[Start of section]

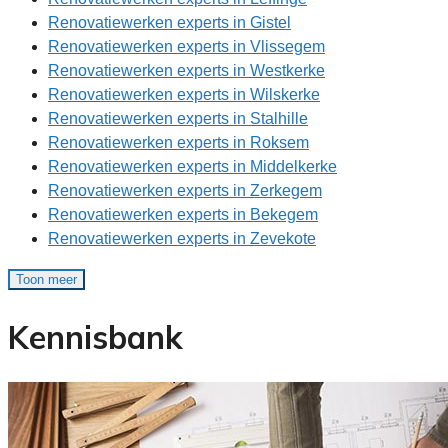
Renovatiewerken experts in Gistel
Renovatiewerken experts in Vlissegem
Renovatiewerken experts in Westkerke
Renovatiewerken experts in Wilskerke
Renovatiewerken experts in Stalhille
Renovatiewerken experts in Roksem
Renovatiewerken experts in Middelkerke
Renovatiewerken experts in Zerkegem
Renovatiewerken experts in Bekegem
Renovatiewerken experts in Zevekote
Toon meer
Kennisbank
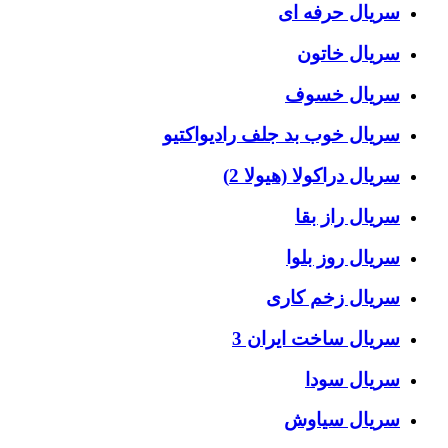
سریال حرفه ای
سریال خاتون
سریال خسوف
سریال خوب بد جلف رادیواکتیو
سریال دراکولا (هیولا 2)
سریال راز بقا
سریال روز بلوا
سریال زخم کاری
سریال ساخت ایران 3
سریال سودا
سریال سیاوش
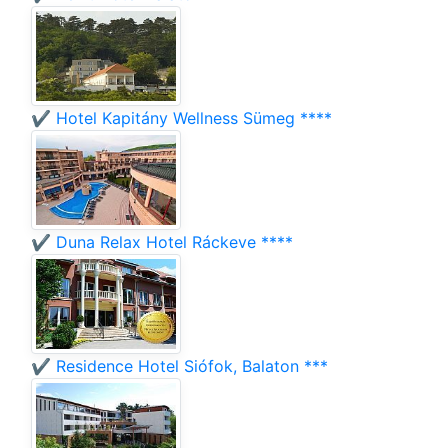
✔️ Hotel Kapitány Wellness Sümeg ****
✔️ Duna Relax Hotel Ráckeve ****
✔️ Residence Hotel Siófok, Balaton ***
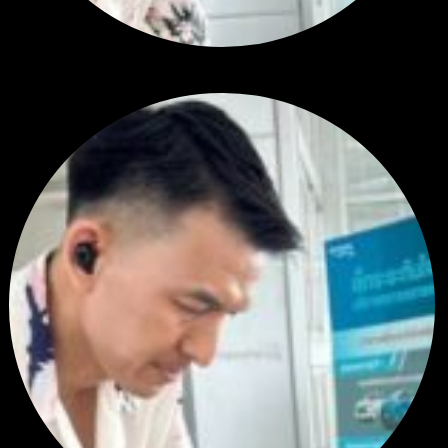
สรุปสถานการณ์ทองคำ XAUUSD 04/08/2026
โดย
Tangjaijapentrader
1 วัน ที่ผ่านมา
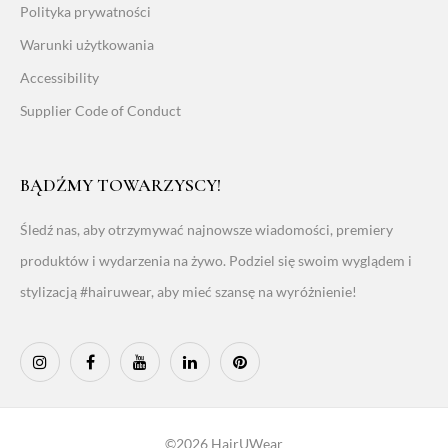
Polityka prywatności
Warunki użytkowania
Accessibility
Supplier Code of Conduct
BĄDŹMY TOWARZYSCY!
Śledź nas, aby otrzymywać najnowsze wiadomości, premiery
produktów i wydarzenia na żywo. Podziel się swoim wyglądem i
stylizacją #hairuwear, aby mieć szansę na wyróżnienie!
©2026 HairUWear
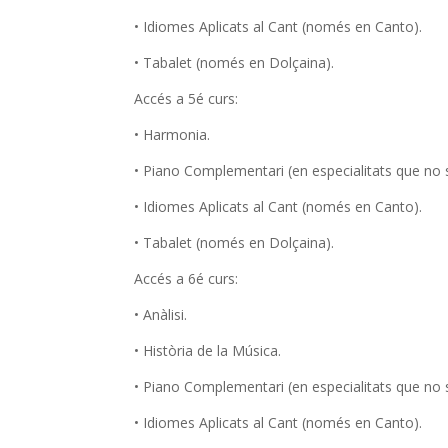
• Idiomes Aplicats al Cant (només en Canto).
• Tabalet (només en Dolçaina).
Accés a 5é curs:
• Harmonia.
• Piano Complementari (en especialitats que no 
• Idiomes Aplicats al Cant (només en Canto).
• Tabalet (només en Dolçaina).
Accés a 6é curs:
• Anàlisi.
• Història de la Música.
• Piano Complementari (en especialitats que no 
• Idiomes Aplicats al Cant (només en Canto).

[End of section]

From the first line to the last, set down the records word for word and drop the images.

Renovatiewerken experts in Gistel
Renovatiewerken experts in Vlissegem
Renovatiewerken experts in Westkerke
Renovatiewerken experts in Wilskerke
Renovatiewerken experts in Stalhille
Renovatiewerken experts in Roksem
Renovatiewerken experts in Middelkerke
Renovatiewerken experts in Zerkegem
Renovatiewerken experts in Bekegem
Renovatiewerken experts in Zevekote
Toon meer
Kennisbank
سریال حرفه ای
سریال خاتون
سریال خسوف
سریال خوب بد جلف رادیواکتیو
سریال دراکولا (هیولا 2)
سریال راز بقا
سریال روز بلوا
سریال زخم کاری
سریال ساخت ایران 3
سریال سودا
سریال سیاوش
✔️ Hotel Kapitány Wellness Sümeg ****
✔️ Duna Relax Hotel Ráckeve ****
✔️ Residence Hotel Siófok, Balaton ***
สรุปสถานการณ์ทองคำ XAUUSD 04/08/2026
โดย
Tangjaijapentrader
1 วัน ที่ผ่านมา
Polityka prywatności
Warunki użytkowania
Accessibility
Supplier Code of Conduct
BĄDŹMY TOWARZYSCY!
Śledź nas, aby otrzymywać najnowsze wiadomości, premiery
produktów i wydarzenia na żywo. Podziel się swoim wyglądem i
stylizacją #hairuwear, aby mieć szansę na wyróżnienie!
©2026 HairUWear
• Idiomes Aplicats al Cant (només en Canto).
• Tabalet (només en Dolçaina).
Accés a 5é curs:
• Harmonia.
• Piano Complementari (en especialitats que no 
• Idiomes Aplicats al Cant (només en Canto).
• Tabalet (només en Dolçaina).
Accés a 6é curs:
• Anàlisi.
• Història de la Música.
• Piano Complementari (en especialitats que no 
• Idiomes Aplicats al Cant (només en Canto).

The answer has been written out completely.